## Written tasks
A) From the passage on London's Dance of Death, list every item that the 1549 quotation says was pulled down by order of the Duke of Somerset.
B) Resume the passage on London's Dance of Death, picking up after its final line.

## Provided text
** Begin **
But if we not only here this word Death, but also let sink into our heartes, the very fantasye and depe imaginacion thereof, we shall parceive therby that we wer never so gretly moved by the beholding of the Daunce of Death pictured in Poules [Paul’s], as we shal fele ourself stered and altered by the feling of that imaginacion in our hertes. And no marvell. For these pictures expresse only y
e
lothely figure of our dead bony bodies, bitten away y
e
flesh.
20

More himself was executed on the orders of Henry VIII in 1535, after opposing the Reformation. In 1549, the
danse macabre
also fell victim, when the chapel was destroyed on the orders of the Duke of Somerset, the Lord Protector, who was salvaging materials to build his mansion on the Strand. According to Stow:

In the year 1549, on the tenth of Aprill, the said Chappell by commaundement of the Duke of Summerset, was begun to bee pulled downe, with the whole Cloystrie, the daunce of Death, the Tombes, and monuments: so that nothing thereof was left, but the bare plot ground, which is since converted into a garden, for the Pety Canons.
21

The
danse macabre
might have been destroyed, but Lydgate’s sentiments had impressed themselves on generations of Londoners:
Deth spareth not/pore ne blode royal.
22
Death was universal; but the manner in which that death was observed was another matter. Doctor Machabre would knock on a palace door, just as he did on the door of a humble minstrel. But the funeral of a royal conjured up a unique blend of religious and dramatic elements: it would become the Theatre of Death.

3: MEMENTO MORI

The Theatre of Death

When beggars die, there are no comets seen;

The heavens themselves blaze forth the death of princes.
** End **
## Supplied records
** Begin **
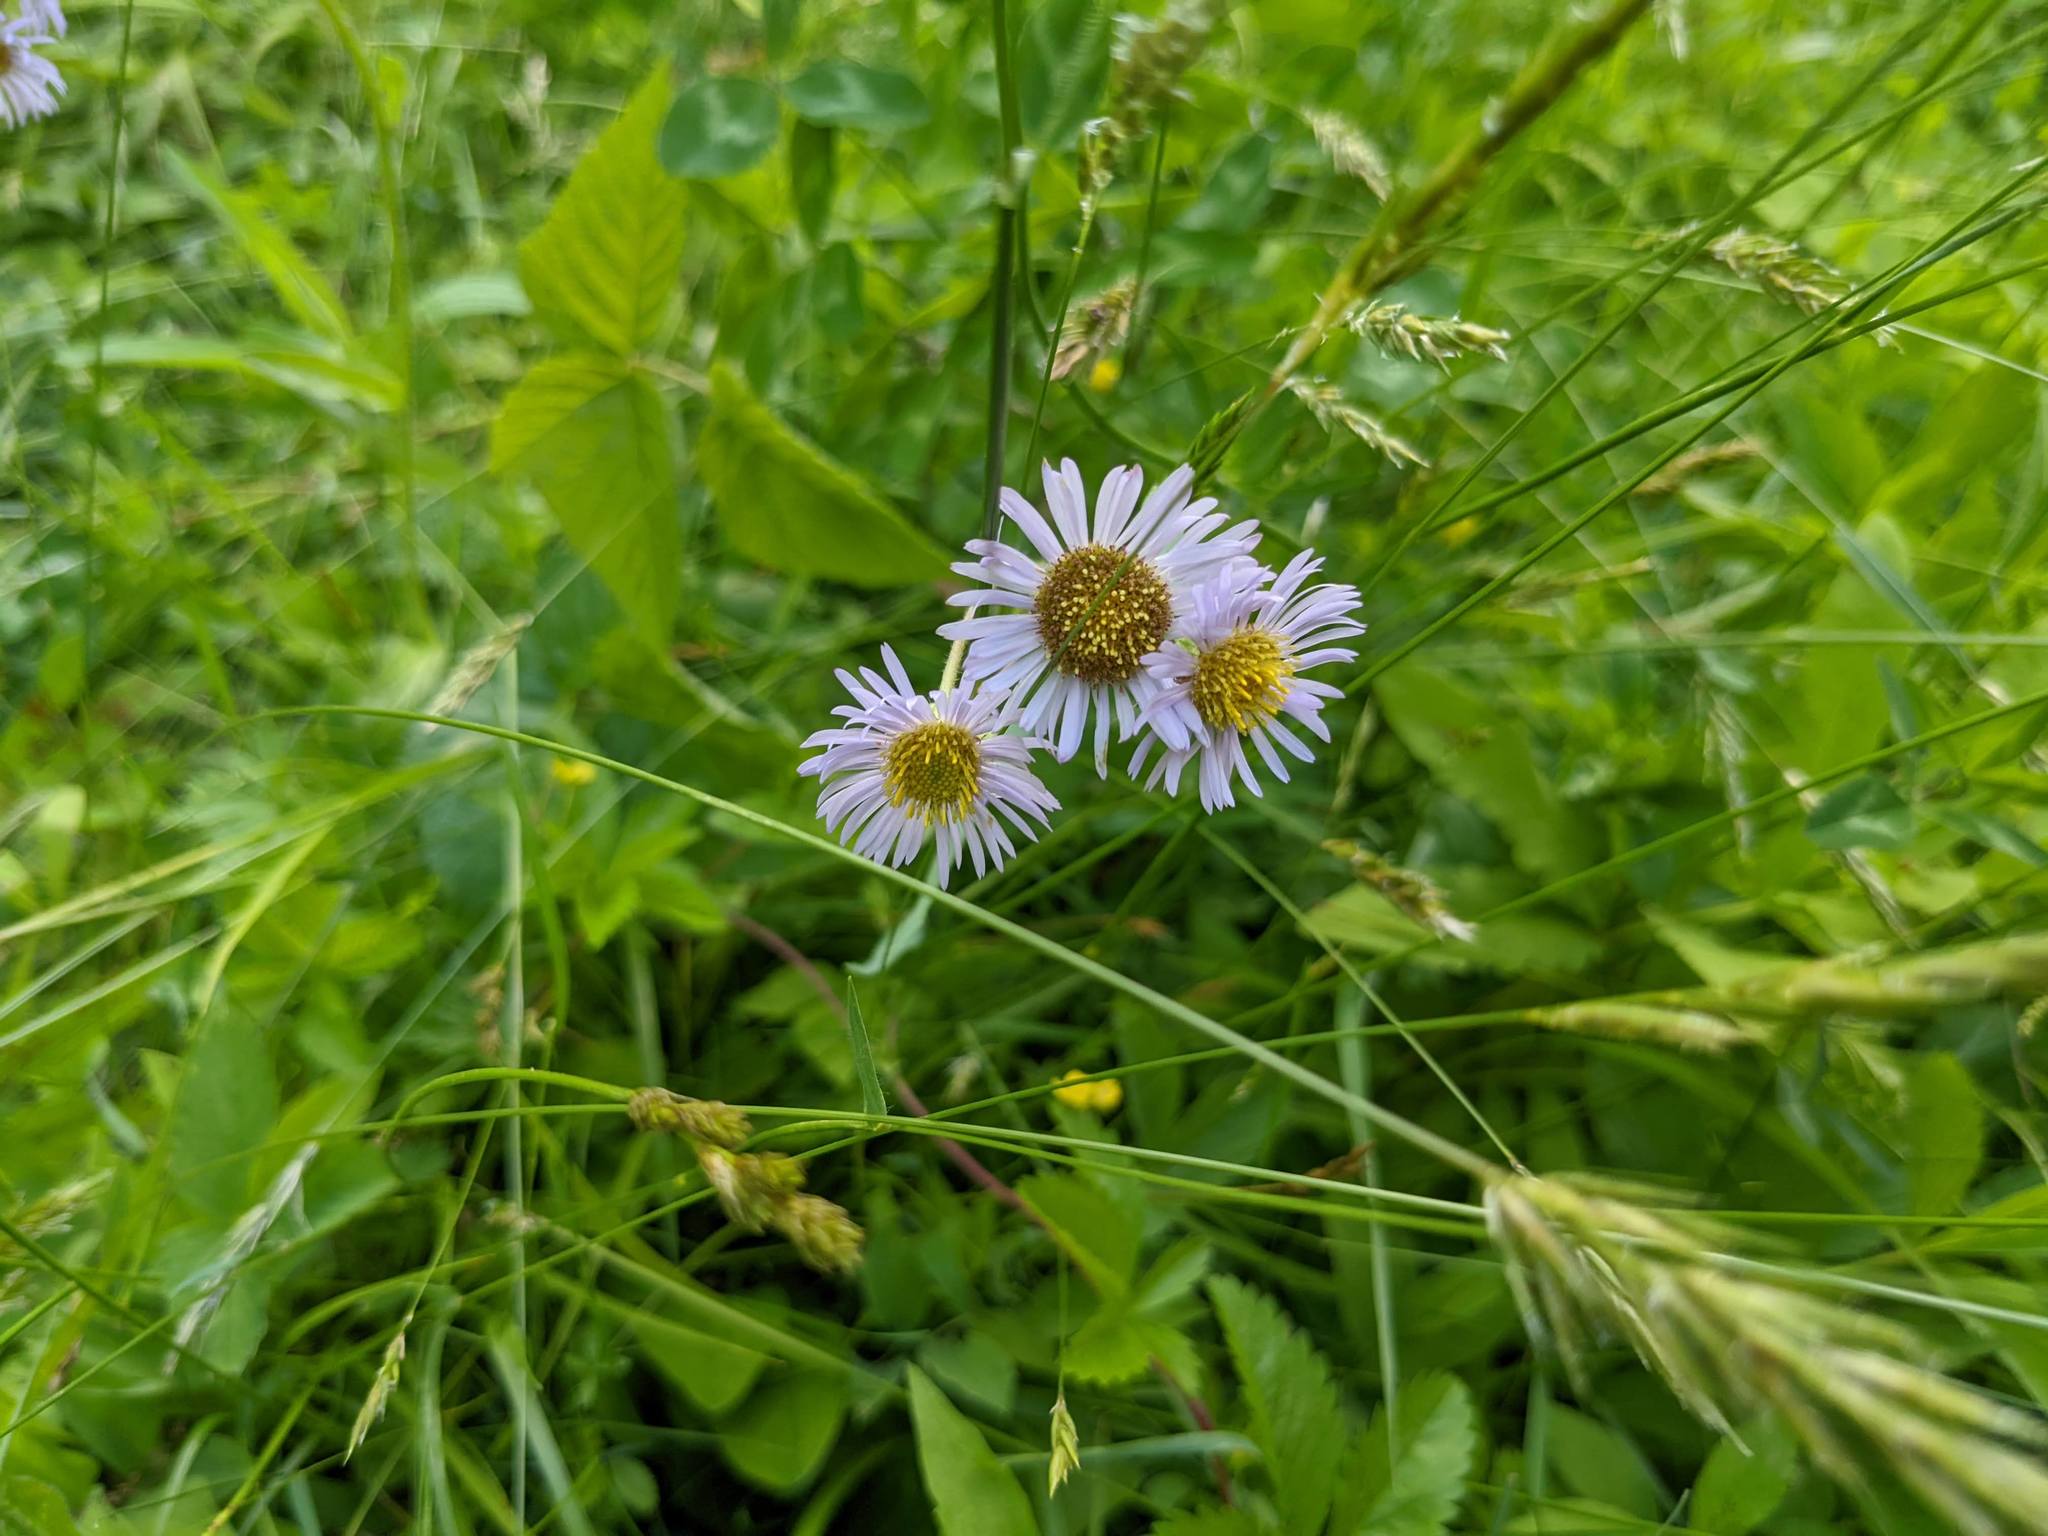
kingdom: Plantae
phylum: Tracheophyta
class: Magnoliopsida
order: Asterales
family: Asteraceae
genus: Erigeron
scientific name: Erigeron pulchellus
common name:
** End **
## Answer list
A)
the said Chappell
the whole Cloystrie
the daunce of Death
the Tombes
monuments

B)
1

Life for the Elizabethans was nasty, brutish and short. Londoners lived with the constant prospect of violent death. There were, for instance, the lethal knife-fights, such as the one that killed dramatist Kit Marlowe in the Deptford Tavern; public executions; and, of course, the plague, which continued to menace the city from the outskirts of town, ‘pitching his tent in the polluted suburbs, like a Spanish leaguer, or stalking Tamberlaine’, according to the excitable polemicist, Thomas Dekker.

Long before the epidemic of 1665, London endured a series of outbreaks of the plague, the worst of which occurred in the year of the Queen’s death, 1603. In his ironically entitled
The Wonderful Year
,
2
Dekker portrayed London as one vast burial ground, gaping with a hundred hungry graves. So many coffins harassed the churches that there was no room left for weddings, and every individual faced a grisly end, and ‘must one day be thrown, like stinking carrion, into a rank and common grave’.

Death and burial were a public spectacle. Shakespeare may have seen for himself the gravediggers at St Ann’s, Soho, playing skittles with skulls and bones.
3
There is an echo of this in
Hamlet
, as the tragic hero commands Yorick’s skull: ‘Now get you to my lady’s chamber, and tell her, let her paint an inch thick, to this favour she must come; make her laugh at that.’
4

Hamlet
’s gravediggers are hearty artisans, who regard themselves akin to Adam, the first man and the original gardener, and see no shame in their occupation. They are not unsympathetic creations. Public opinion, however, had already revealed a degree of antipathy to those who made a living from death. Dekker referred to ‘merry sextons, hungry coffin-sellers, and nasty grave-makers, employed, like moles, in casting up of earth and digging of trenches’. Bosola, about to murder the Duchess of Malfi in Webster’s tragedy of the same name, describes himself as a tomb-maker, and in Act 4, Scene 2, asks: ‘Do we grow fantastical in our death bed? Do we affect fashion in the grave?’ Bosola, who enters another scene with a human leg over one shoulder, is a grotesque creation, a necrophiliac monster, but a monster familiar to the audiences of his time.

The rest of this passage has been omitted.